All Known Implementing Classes:
ScanOperatorExec

public interface OperatorExec
Core protocol for a Drill operator execution.

Lifecycle

  • Creation via an operator-specific constructor in the corresponding RecordBatchCreator.
  • bind() called to provide the operator services.
  • buildSchema() called to define the schema before fetching the first record batch.
  • next() called repeatedly to prepare each new record batch until EOF or until cancellation.
  • cancel() called if the operator should quit early.
  • close() called to release resources. Note that close() is called in response to:
    • EOF
    • After cancel()
    • After an exception is thrown.

Error Handling

Any method can throw an (unchecked) exception. (Drill does not use checked exceptions.) Preferably, the code will throw a UserException that explains the error to the user. If any other kind of exception is thrown, then the enclosing class wraps it in a generic UserException that indicates that "something went wrong", which is less than ideal.

Result Set

The operator "publishes" a result set in response to returning true from next() by populating a BatchAccesor provided via batchAccessor().
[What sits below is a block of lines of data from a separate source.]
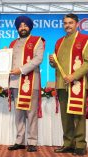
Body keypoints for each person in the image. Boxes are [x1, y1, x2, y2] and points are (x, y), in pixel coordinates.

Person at [49, 13, 88, 156]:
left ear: (77, 24)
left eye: (70, 22)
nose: (67, 25)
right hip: (61, 84)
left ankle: (80, 145)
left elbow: (87, 63)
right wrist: (52, 62)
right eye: (65, 23)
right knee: (65, 117)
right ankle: (68, 143)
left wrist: (74, 76)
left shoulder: (85, 39)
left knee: (78, 116)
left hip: (77, 84)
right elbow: (57, 65)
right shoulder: (59, 41)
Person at [7, 16, 45, 152]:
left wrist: (21, 70)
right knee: (19, 114)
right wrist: (4, 56)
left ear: (30, 27)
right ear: (17, 28)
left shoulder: (37, 41)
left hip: (31, 82)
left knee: (31, 113)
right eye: (20, 26)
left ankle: (32, 141)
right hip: (16, 83)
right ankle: (19, 141)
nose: (22, 28)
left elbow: (38, 59)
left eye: (25, 25)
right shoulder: (12, 43)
For compatibility with other Drill operators, the set of vectors within the batch must be the same from one batch to the next.
  • Method Summary

    Modifier and Type
    Method
    Description
    Provides a generic access mechanism to the batch's output data.
    void
    Bind this operator to the context.
    boolean
    Retrieves the schema of the batch before the first actual batch of data.
    void
    Alerts the operator that the query was cancelled.
    void
    Close the operator by releasing all resources that the operator held.
    boolean
    Retrieves the next batch of data.
  • Method Details

    • bind

      void bind(OperatorContext context)
      Bind this operator to the context. The context provides access to per-operator, per-fragment and per-Drillbit services. Also provides access to the operator definition (AKA "pop config") for this operator.
      Parameters:
      context - operator context
    • batchAccessor

      BatchAccessor batchAccessor()
      Provides a generic access mechanism to the batch's output data. This method is called after a successful return from buildSchema() and next(). The batch itself can be held in a standard VectorContainer, or in some other structure more convenient for this operator.
      Returns:
      the access for the batch's output container
    • buildSchema

      boolean buildSchema()
      Retrieves the schema of the batch before the first actual batch of data. The schema is returned via an empty batch (no rows, only schema) from batchAccessor().
      Returns:
      true if a schema is available, false if the operator reached EOF before a schema was found
    • next

      boolean next()
      Retrieves the next batch of data. The data is returned via the batchAccessor() method.
      Returns:
      true if another batch of data is available, false if EOF was reached and no more data is available
    • cancel

      void cancel()
      Alerts the operator that the query was cancelled. Generally optional, but allows the operator to realize that a cancellation was requested.
    • close

      void close()
      Close the operator by releasing all resources that the operator held. Called after cancel() and after batchAccessor() or next() returns false.

      Note that there may be a significant delay between the last call to next() and the call to close() during which downstream operators do their work. A tidy operator will release resources immediately after EOF to avoid holding onto memory or other resources that could be used by downstream operators.